- Coat of arms
- Laguna Salada Laguna Salada in the Dominican Republic
- Coordinates: 19°39′0″N 71°05′0″W﻿ / ﻿19.65000°N 71.08333°W
- Country: Dominican Republic
- Province: Valverde

Area
- • Total: 184.54 km^{2} (71.25 sq mi)

Population (2012)
- • Total: 30,041
- • Density: 162.79/km^{2} (421.62/sq mi)
- • Urban: 20,470
- Demonym: Laguna Saladense
- Municipal Districts: 3

= Laguna Salada =

Laguna Salada (/es/, Salt Lake) is a municipality (municipio) of the Valverde province in the Dominican Republic. Within the municipality there are three municipal districts (distritos municipal): Cruce de Guayacanes, Jaibón and La Caya.

==Geography==
Laguna Salada borders the Septentrional mountain range to the north (which separates it from Puerto Plata), the Yaque del Norte River to the south (which separates it from Mao), the Maizal and Boca de Mao municipal districts to the east (which separate it from Esperanza) and Guayubín to the west (which separates it
from the Monte Cristi province).

==Economy==
Agriculture is the main economic activity in Laguna Salada, since its terrains are fit for growing a variety of crops such as rice, banana, cassava, peppers, onions, sweet potato, coffee, cacao, among others. Tobacco and sorghum are also cultivated.
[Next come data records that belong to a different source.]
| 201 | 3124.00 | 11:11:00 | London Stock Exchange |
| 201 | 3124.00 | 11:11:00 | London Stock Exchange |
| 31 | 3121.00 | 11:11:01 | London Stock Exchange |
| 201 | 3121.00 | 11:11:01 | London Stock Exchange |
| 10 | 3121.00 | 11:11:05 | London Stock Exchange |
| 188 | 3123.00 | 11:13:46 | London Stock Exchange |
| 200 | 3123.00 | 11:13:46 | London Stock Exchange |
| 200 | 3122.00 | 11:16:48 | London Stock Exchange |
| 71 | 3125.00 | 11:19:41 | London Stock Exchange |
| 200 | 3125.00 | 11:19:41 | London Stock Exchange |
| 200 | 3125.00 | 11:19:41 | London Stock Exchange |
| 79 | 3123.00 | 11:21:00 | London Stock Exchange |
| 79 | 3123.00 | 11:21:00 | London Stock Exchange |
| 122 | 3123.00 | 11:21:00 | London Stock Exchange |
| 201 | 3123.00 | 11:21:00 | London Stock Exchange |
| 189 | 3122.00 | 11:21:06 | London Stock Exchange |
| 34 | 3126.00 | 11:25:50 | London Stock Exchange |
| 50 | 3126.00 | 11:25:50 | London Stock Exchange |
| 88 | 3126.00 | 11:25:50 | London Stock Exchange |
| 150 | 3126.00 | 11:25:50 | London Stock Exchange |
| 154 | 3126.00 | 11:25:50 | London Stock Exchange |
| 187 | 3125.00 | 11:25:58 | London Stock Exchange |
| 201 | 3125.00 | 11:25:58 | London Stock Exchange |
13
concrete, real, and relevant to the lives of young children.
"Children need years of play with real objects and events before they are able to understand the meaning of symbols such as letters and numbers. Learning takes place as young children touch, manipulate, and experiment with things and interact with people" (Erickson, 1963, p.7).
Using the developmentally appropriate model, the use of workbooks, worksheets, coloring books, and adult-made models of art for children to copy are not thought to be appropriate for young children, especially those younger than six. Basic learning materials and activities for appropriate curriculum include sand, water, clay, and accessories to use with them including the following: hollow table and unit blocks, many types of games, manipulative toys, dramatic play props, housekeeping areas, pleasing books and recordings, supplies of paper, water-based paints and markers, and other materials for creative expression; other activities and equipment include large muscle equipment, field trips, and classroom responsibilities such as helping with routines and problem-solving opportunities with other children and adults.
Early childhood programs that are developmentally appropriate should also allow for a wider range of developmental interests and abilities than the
The most important crop have been the banana; banana is harvest and exported to Europe and United States of America since 2005.

Other economic activities include cattle ranches, industry and commerce. There are various dairy product industries in the municipality, as well a coffee factory, bakeries, carpentry shops, cement block factories, gas stations, repair shops, hardware stores, warehouses, among others.

The municipality's economically active population (PEA) consists of 7,096 people, out of which 4,832 (or 68%) are currently employed. Of those that are employed, 270 (or 6%) work as public servants.

==Notable residents==
Birthplace of Major League Baseball player Wily Modesto ("Wily Mo") Peña.

Birthplace of one of the most important Politician in Dominican Republic José Francisco Peña Gómez deceased in 1998.